* **Source extract**
╔══

Nowhere is scary

The closer I get to living nowhere the more anxiety I feel about it.

This last week and a bit, because it's Thursday and not Sunday
  • Organised a loan for the future vehicle, waiting on approval
  • Requested and received help from my bestie Annie's dad Paul in purchasing
  • Finished packing, I don't have anything left in the house except that which is for sale.
  • Posted gumtree adds for the remainder of the items
  • Planned for test drives this coming Saturday
  • Packed up my car, it all fits yay!
  • Started scouting locations to crash and relax, so far so good.
  • Decided on waiting six months before publishing information about homelessness in case of negative attention having an impact on me
  • Tested my gym shower routine, so far so good but a bit cold
  • Scouted locations for sleeping, street lights are the worst. need to figure something else out.
  • Where am I going to dry my towel? :(
The biggest one is sleep, and relaxation. A single night of scouting has made me very uncomfortable for my immediate future. This will be very, very uncomfortable. Until its not.

╚══

* **Material supplied**

╔══

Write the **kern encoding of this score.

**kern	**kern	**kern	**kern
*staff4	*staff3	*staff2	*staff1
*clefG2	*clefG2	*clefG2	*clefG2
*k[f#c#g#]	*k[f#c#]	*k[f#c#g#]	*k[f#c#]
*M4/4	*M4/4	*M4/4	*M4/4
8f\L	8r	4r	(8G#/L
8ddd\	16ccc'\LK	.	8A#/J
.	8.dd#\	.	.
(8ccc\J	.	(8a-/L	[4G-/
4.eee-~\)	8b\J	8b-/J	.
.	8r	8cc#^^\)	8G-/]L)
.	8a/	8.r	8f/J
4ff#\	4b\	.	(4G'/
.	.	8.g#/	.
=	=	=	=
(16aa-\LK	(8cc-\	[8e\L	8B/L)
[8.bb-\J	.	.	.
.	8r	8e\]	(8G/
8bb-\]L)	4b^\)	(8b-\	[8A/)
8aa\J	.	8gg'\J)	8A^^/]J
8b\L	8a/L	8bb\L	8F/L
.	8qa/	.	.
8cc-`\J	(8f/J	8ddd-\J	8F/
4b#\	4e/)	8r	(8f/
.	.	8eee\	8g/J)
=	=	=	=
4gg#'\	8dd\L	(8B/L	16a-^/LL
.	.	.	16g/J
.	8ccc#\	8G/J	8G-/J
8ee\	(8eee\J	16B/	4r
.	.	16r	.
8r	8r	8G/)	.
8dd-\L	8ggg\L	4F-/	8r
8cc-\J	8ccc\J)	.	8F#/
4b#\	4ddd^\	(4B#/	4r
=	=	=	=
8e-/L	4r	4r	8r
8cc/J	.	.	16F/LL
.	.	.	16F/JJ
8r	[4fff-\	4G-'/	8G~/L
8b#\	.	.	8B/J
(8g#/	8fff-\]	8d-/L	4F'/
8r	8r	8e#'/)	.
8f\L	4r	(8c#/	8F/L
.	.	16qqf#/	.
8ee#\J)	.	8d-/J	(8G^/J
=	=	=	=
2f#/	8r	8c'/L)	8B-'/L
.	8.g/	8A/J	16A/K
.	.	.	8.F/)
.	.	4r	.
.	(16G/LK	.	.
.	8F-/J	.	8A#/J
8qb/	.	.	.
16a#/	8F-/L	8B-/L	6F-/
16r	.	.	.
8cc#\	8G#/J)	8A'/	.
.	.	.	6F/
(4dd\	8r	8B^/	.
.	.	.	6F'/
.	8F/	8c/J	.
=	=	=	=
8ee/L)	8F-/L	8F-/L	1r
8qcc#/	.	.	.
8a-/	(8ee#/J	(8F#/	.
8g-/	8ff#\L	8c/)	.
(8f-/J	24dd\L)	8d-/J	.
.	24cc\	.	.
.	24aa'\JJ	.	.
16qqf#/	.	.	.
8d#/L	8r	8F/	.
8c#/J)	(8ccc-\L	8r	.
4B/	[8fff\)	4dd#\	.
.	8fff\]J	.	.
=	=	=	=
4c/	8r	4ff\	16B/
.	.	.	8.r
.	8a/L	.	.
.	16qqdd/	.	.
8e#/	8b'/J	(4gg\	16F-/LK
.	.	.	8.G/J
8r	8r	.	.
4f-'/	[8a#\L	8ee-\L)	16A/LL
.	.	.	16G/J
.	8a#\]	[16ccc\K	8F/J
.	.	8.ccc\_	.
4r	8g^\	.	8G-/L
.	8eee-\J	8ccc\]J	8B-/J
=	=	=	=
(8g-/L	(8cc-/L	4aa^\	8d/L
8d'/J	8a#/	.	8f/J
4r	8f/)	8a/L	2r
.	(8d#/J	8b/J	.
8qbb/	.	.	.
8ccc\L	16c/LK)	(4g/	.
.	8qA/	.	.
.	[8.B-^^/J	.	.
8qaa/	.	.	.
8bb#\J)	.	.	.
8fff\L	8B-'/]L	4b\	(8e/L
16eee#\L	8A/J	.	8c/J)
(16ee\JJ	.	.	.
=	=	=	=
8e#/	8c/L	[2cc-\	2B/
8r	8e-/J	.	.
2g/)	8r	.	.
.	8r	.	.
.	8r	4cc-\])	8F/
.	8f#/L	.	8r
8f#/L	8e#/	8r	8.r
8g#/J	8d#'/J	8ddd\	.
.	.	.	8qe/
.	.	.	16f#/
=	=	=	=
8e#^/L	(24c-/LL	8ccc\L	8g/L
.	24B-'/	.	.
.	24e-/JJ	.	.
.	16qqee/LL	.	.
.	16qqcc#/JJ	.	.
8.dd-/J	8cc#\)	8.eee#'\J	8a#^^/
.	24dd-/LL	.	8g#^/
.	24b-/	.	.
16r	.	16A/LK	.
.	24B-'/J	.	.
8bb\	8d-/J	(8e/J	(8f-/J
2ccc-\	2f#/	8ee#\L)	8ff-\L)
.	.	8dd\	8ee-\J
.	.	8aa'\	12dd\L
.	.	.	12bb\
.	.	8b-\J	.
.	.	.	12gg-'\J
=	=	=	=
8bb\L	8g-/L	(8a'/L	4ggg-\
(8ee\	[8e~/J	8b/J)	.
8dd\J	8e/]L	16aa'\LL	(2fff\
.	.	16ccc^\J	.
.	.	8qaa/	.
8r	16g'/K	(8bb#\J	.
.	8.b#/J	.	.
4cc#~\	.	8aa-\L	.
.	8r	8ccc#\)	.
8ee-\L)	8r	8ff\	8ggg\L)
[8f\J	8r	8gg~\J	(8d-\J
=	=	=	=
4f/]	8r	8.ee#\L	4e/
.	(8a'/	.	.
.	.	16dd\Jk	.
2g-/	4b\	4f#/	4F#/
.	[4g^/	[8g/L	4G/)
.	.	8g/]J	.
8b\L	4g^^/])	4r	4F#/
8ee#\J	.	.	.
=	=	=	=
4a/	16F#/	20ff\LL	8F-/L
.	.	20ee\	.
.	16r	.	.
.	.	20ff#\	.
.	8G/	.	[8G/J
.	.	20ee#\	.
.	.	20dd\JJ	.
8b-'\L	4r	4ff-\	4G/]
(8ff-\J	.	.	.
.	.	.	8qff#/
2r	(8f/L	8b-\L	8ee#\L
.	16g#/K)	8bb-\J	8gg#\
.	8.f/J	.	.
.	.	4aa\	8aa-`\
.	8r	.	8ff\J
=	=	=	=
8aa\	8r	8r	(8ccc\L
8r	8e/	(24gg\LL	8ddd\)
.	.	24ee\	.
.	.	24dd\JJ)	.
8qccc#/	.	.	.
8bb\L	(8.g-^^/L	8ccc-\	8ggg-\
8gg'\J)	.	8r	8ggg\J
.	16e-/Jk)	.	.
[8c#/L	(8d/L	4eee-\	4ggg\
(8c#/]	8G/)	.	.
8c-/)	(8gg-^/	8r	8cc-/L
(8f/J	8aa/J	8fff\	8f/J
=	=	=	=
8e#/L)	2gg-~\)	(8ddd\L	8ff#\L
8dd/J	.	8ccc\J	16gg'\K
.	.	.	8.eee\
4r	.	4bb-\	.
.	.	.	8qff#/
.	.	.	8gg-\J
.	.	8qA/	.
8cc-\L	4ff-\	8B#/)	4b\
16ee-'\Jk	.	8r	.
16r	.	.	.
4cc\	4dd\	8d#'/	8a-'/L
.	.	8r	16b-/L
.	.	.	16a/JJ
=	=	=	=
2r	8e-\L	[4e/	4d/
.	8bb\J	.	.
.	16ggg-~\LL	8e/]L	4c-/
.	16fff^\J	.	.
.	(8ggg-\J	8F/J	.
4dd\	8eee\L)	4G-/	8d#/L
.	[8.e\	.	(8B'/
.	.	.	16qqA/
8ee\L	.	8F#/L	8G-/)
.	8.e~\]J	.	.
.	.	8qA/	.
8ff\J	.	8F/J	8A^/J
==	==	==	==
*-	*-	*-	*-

╚══

* **Exercise A**
Can you rewrite the paragraph of the "Nowhere is scary" post that begins "The biggest one is sleep" more briefly, keeping its main facts?
* **Exercise B**
Reproduce the "Nowhere is scary" post from the words "Nowhere is scary" up to and including the words "all fits yay!".

* **Answer space A**
Sleep and relaxation are my biggest concern. One night of scouting has left me very uncomfortable about my immediate future, which will be very, very uncomfortable until it isn't.

* **Answer space B**
Nowhere is scary

The closer I get to living nowhere the more anxiety I feel about it.

This last week and a bit, because it's Thursday and not Sunday
  • Organised a loan for the future vehicle, waiting on approval
  • Requested and received help from my bestie Annie's dad Paul in purchasing
  • Finished packing, I don't have anything left in the house except that which is for sale.
  • Posted gumtree adds for the remainder of the items
  • Planned for test drives this coming Saturday
  • Packed up my car, it all fits yay!